• **Instructions for the task**
A verbatim reproduction of the lines below, from the line containing "X95198Y418232D01*" through the line containing "X49000Y300809D01*", both ends included, is the whole required output.

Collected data
======

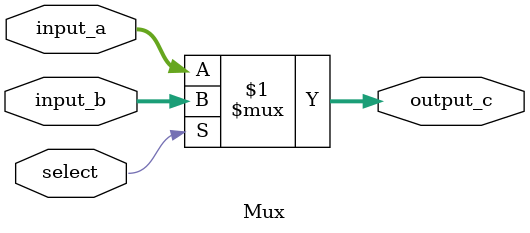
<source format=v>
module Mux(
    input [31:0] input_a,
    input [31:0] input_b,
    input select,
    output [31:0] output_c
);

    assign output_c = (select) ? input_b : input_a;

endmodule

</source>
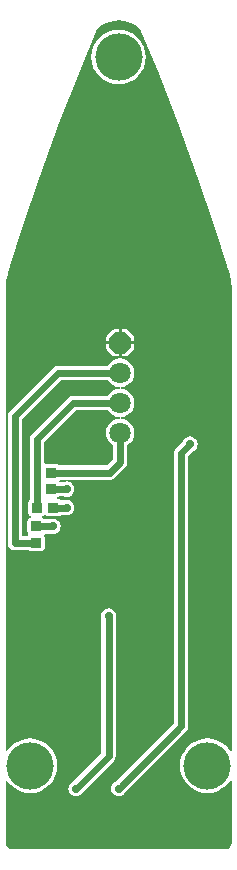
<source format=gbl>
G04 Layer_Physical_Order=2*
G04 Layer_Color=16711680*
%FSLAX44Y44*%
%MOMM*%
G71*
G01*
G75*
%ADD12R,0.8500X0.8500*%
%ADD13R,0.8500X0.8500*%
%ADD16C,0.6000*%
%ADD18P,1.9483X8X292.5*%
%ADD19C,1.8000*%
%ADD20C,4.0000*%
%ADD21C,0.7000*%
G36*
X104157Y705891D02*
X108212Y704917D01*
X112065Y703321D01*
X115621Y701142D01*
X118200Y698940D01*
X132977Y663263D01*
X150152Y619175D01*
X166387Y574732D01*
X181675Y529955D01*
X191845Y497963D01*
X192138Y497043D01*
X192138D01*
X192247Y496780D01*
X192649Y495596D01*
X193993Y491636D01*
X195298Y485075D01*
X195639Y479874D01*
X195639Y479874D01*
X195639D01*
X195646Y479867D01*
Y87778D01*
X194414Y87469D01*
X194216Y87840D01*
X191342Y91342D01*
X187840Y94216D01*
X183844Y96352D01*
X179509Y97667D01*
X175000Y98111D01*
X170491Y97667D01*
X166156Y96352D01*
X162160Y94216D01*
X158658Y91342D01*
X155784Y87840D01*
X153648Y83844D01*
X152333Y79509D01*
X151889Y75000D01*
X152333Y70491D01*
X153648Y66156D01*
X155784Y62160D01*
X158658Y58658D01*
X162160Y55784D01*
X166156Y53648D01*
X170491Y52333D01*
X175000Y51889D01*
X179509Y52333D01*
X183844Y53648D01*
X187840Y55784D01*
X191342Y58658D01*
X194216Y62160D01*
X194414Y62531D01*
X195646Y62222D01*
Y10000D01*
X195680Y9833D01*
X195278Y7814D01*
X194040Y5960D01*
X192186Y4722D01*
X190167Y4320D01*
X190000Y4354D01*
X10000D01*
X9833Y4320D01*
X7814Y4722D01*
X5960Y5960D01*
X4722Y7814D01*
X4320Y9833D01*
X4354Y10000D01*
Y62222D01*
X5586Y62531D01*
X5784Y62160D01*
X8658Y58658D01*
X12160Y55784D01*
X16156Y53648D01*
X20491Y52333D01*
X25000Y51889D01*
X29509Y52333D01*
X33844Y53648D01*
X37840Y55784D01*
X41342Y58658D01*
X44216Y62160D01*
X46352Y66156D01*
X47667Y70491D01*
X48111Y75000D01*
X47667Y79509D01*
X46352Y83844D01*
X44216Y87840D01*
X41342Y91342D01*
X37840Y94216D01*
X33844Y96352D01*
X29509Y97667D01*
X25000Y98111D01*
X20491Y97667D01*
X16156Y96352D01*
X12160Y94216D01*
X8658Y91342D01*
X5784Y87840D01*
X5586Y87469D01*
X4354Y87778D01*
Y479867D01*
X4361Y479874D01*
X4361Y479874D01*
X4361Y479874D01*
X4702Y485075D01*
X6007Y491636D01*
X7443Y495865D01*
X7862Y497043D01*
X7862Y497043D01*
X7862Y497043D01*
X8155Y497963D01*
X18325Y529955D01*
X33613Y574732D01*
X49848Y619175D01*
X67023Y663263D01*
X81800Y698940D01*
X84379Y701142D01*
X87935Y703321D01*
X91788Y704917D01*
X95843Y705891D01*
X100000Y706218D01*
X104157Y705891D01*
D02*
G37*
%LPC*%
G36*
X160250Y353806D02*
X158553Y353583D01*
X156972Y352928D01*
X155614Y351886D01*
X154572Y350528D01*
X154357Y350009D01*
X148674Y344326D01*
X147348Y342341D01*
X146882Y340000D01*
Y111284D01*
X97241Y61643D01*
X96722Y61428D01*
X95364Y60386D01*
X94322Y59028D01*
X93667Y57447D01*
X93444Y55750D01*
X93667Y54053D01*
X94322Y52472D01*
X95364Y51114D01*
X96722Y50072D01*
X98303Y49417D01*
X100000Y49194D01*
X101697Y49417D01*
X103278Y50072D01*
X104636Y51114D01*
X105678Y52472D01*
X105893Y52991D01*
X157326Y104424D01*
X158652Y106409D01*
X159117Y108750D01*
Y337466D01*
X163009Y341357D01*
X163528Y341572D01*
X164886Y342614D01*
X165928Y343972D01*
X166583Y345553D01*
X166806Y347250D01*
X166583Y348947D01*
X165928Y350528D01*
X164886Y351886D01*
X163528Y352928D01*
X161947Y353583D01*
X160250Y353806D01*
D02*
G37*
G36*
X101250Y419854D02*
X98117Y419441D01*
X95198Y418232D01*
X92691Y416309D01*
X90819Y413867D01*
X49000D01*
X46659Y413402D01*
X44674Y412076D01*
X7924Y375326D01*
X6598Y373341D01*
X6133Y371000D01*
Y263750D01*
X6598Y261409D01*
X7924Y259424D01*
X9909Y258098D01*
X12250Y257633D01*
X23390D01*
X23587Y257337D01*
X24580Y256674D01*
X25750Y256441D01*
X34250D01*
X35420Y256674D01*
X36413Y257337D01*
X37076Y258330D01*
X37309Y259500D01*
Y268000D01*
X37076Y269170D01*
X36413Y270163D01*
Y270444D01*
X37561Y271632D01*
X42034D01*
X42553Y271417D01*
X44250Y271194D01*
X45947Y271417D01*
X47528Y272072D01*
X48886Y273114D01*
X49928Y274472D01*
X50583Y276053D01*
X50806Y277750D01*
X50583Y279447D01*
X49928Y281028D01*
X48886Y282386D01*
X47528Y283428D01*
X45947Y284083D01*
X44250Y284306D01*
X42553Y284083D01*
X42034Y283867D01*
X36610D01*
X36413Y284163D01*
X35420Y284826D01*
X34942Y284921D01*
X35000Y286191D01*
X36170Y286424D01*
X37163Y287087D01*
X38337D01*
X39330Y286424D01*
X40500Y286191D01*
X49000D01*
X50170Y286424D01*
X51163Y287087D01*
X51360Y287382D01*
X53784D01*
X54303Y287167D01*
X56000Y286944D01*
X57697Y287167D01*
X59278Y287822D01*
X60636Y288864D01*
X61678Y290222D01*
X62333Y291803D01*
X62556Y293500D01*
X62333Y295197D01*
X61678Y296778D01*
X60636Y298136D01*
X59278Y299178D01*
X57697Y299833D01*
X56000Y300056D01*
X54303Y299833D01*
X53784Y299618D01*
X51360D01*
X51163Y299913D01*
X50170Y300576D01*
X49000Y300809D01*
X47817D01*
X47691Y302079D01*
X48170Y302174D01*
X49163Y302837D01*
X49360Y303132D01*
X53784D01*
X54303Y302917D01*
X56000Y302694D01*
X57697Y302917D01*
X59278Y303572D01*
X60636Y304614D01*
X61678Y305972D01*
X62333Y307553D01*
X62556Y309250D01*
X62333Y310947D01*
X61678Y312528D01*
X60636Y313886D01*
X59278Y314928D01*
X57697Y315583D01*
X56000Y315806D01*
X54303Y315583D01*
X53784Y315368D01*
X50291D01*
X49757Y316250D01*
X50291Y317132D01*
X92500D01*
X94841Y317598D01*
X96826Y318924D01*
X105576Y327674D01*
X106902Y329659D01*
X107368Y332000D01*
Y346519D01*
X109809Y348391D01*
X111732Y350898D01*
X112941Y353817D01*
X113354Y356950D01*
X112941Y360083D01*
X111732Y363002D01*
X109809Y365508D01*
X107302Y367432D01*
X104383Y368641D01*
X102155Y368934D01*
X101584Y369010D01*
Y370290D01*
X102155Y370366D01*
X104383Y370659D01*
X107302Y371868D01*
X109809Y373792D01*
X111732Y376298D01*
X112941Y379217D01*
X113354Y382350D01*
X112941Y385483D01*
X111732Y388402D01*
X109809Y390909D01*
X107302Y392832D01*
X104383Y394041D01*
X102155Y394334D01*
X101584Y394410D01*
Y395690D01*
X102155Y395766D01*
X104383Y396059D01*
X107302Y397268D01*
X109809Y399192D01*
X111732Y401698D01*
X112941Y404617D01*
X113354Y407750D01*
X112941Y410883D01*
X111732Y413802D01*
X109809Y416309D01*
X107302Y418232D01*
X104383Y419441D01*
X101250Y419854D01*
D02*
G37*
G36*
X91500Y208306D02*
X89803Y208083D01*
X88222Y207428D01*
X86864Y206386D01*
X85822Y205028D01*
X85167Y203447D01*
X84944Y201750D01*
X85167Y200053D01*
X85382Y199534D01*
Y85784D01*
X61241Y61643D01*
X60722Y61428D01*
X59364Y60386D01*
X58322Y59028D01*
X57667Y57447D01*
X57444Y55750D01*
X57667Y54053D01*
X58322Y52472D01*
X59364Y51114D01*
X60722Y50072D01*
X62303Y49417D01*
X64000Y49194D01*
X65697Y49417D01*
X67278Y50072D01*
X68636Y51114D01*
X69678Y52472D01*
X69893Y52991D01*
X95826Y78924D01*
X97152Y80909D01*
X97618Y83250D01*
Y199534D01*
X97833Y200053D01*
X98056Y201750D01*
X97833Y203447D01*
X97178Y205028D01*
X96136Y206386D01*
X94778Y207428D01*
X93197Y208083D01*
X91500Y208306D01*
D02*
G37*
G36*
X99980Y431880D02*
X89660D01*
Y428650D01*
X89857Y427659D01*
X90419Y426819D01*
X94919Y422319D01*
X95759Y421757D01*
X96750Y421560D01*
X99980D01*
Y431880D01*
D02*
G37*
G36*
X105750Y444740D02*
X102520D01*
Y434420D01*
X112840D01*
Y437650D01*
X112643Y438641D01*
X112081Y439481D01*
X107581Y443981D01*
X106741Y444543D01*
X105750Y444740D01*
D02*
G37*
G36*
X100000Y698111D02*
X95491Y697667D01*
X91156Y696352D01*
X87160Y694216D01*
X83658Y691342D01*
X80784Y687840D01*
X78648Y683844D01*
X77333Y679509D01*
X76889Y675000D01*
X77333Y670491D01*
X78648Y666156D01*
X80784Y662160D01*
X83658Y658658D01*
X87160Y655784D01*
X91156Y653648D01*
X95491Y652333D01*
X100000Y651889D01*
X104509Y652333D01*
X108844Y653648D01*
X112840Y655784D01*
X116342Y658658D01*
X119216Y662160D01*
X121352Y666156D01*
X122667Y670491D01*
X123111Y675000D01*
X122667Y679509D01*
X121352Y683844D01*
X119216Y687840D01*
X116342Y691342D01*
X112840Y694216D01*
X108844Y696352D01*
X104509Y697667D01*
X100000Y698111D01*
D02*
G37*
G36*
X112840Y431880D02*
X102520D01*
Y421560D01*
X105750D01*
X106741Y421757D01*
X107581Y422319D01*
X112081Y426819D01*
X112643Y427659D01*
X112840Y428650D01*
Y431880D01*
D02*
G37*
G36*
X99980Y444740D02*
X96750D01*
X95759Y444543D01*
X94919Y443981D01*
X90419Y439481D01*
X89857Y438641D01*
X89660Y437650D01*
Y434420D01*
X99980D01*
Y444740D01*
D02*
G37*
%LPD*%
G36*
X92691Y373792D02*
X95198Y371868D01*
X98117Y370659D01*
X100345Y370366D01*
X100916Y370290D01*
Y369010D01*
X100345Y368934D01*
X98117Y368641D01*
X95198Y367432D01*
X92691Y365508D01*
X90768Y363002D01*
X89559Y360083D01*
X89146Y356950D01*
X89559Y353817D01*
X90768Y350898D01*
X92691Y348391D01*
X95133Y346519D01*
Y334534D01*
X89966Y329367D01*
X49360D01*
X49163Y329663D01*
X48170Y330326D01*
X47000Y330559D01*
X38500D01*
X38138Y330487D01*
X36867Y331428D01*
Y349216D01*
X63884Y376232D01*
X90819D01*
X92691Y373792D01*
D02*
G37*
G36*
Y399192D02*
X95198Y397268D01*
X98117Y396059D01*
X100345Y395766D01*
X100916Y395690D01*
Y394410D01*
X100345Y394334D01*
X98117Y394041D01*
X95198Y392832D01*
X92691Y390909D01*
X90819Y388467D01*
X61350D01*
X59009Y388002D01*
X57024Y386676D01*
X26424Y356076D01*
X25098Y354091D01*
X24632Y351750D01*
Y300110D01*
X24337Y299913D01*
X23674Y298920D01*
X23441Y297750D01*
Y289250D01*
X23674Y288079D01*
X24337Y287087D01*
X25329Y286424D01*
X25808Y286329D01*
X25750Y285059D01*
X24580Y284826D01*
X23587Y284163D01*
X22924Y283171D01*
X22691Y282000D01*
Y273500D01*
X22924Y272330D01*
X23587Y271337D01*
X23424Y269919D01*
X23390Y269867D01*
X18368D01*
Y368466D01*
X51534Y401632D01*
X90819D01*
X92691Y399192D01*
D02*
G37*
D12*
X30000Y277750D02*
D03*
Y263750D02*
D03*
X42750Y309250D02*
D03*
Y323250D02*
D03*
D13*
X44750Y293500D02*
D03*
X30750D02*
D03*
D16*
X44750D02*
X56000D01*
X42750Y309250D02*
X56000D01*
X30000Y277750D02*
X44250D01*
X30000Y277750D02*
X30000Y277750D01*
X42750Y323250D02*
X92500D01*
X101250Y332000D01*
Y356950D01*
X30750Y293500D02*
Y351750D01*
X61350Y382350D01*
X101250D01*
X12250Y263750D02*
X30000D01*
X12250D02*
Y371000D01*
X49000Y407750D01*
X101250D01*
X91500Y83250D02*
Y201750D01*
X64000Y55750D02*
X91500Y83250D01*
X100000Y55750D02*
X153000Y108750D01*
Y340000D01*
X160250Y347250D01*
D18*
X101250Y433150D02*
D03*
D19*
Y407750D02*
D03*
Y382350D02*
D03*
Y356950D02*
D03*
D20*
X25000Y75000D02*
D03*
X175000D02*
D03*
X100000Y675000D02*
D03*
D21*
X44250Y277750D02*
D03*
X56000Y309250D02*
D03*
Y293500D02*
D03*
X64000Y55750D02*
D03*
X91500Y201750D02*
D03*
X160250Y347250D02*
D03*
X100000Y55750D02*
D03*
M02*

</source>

======

• **Result for this exercise**
X95198Y418232D01*
X92691Y416309D01*
X90819Y413867D01*
X49000D01*
X46659Y413402D01*
X44674Y412076D01*
X7924Y375326D01*
X6598Y373341D01*
X6133Y371000D01*
Y263750D01*
X6598Y261409D01*
X7924Y259424D01*
X9909Y258098D01*
X12250Y257633D01*
X23390D01*
X23587Y257337D01*
X24580Y256674D01*
X25750Y256441D01*
X34250D01*
X35420Y256674D01*
X36413Y257337D01*
X37076Y258330D01*
X37309Y259500D01*
Y268000D01*
X37076Y269170D01*
X36413Y270163D01*
Y270444D01*
X37561Y271632D01*
X42034D01*
X42553Y271417D01*
X44250Y271194D01*
X45947Y271417D01*
X47528Y272072D01*
X48886Y273114D01*
X49928Y274472D01*
X50583Y276053D01*
X50806Y277750D01*
X50583Y279447D01*
X49928Y281028D01*
X48886Y282386D01*
X47528Y283428D01*
X45947Y284083D01*
X44250Y284306D01*
X42553Y284083D01*
X42034Y283867D01*
X36610D01*
X36413Y284163D01*
X35420Y284826D01*
X34942Y284921D01*
X35000Y286191D01*
X36170Y286424D01*
X37163Y287087D01*
X38337D01*
X39330Y286424D01*
X40500Y286191D01*
X49000D01*
X50170Y286424D01*
X51163Y287087D01*
X51360Y287382D01*
X53784D01*
X54303Y287167D01*
X56000Y286944D01*
X57697Y287167D01*
X59278Y287822D01*
X60636Y288864D01*
X61678Y290222D01*
X62333Y291803D01*
X62556Y293500D01*
X62333Y295197D01*
X61678Y296778D01*
X60636Y298136D01*
X59278Y299178D01*
X57697Y299833D01*
X56000Y300056D01*
X54303Y299833D01*
X53784Y299618D01*
X51360D01*
X51163Y299913D01*
X50170Y300576D01*
X49000Y300809D01*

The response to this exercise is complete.